JOLLY MILLER, MARLBOROUGH STREET

The map indicates the Jolly Miller with an ‘x’ in Marlborough Street, on the corner of cottage square.  This is another one of those off the main road pubs for which, frustratingly a photo has yet to be found.

The origins of the beer house are also obscure.  (JR) has Mary Cheney as victualler circa1840 – although this hasn’t been firmly established – and he also has Thomas Beasley as victualler from 1846.  That is more certain, as an auction house advert in November 1849 December declared: 

 ‘An auction to be held of Bakehouse, four tenements and outbuildings situated in the yard belonging to Thomas Beasley, pleasantly situated in Union St off Welford Rd , plus appurtenances also in the occupation of Thomas Beasley in Union Place, which has in the past years been used as a beerhouse.’
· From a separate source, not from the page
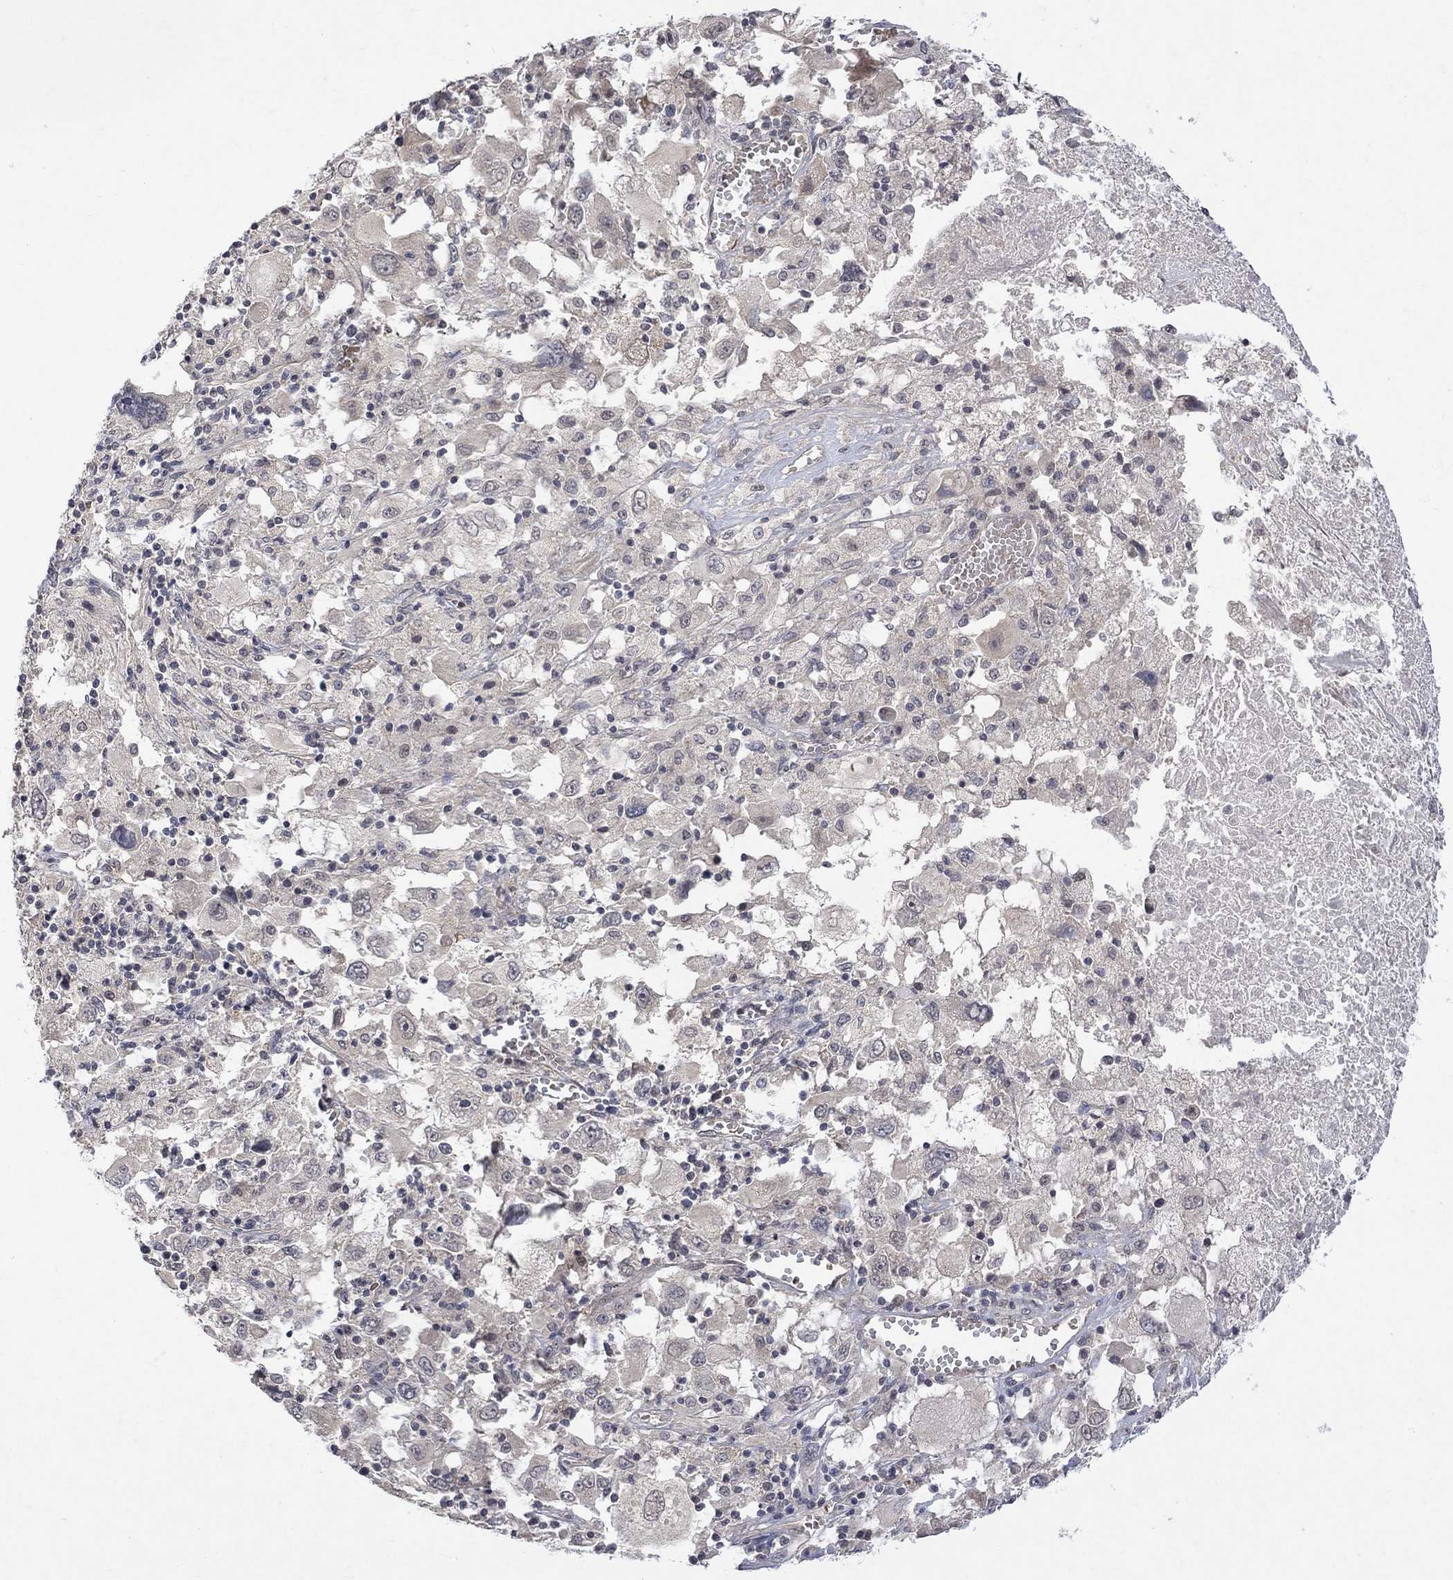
{"staining": {"intensity": "negative", "quantity": "none", "location": "none"}, "tissue": "melanoma", "cell_type": "Tumor cells", "image_type": "cancer", "snomed": [{"axis": "morphology", "description": "Malignant melanoma, Metastatic site"}, {"axis": "topography", "description": "Soft tissue"}], "caption": "Immunohistochemistry photomicrograph of human malignant melanoma (metastatic site) stained for a protein (brown), which demonstrates no staining in tumor cells.", "gene": "GRIN2D", "patient": {"sex": "male", "age": 50}}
The ad states both Union Street and Union Place, which may have been a misprint – Union Place was to be renamed Marlborough Street.

It is also known that Thomas Beasley was living with his family in Union Place in 1836 as his daughter Mary Ann, died there that year, aged just 17.

In official directories Thomas and wife Anne were recorded as victuallers from circa 1840s until circa 1869.

It can be deduced from the above snippets, therefore, that Thomas Beasley, baker, (consequently the name Jolly Miller), and beerhouse keeper, ran the beerhouse from circa 1830s for the next thirty-odd years.  Even the after auction of 1849, Thomas and family continued to trade from there, so the outcome of the auction seems not to have produced a buyer.

Apart from a couple of court records of drunkenness and attempted burglary, the only other report is from 1876 when John Wagstaff was licensee.  He entertained a meeting of the Leicester Retail Brewers at the Jolly Miller, where a resolution was passed ‘deeply regretting the passing of Chief Constable F. Goodyear and a letter of condolences be sent to his widow’ – so the Jolly Miller was still brewing at that point.

Thomas Salt of Burton was to later own the pub which closed on the 23rd of December 1919.   

The photograph shows the Welford Coffee House on corner of Welford road and Marlborough Street.  The Jolly Miller is tantalisingly just out of shot but nonetheless an atmospheric photo of its time.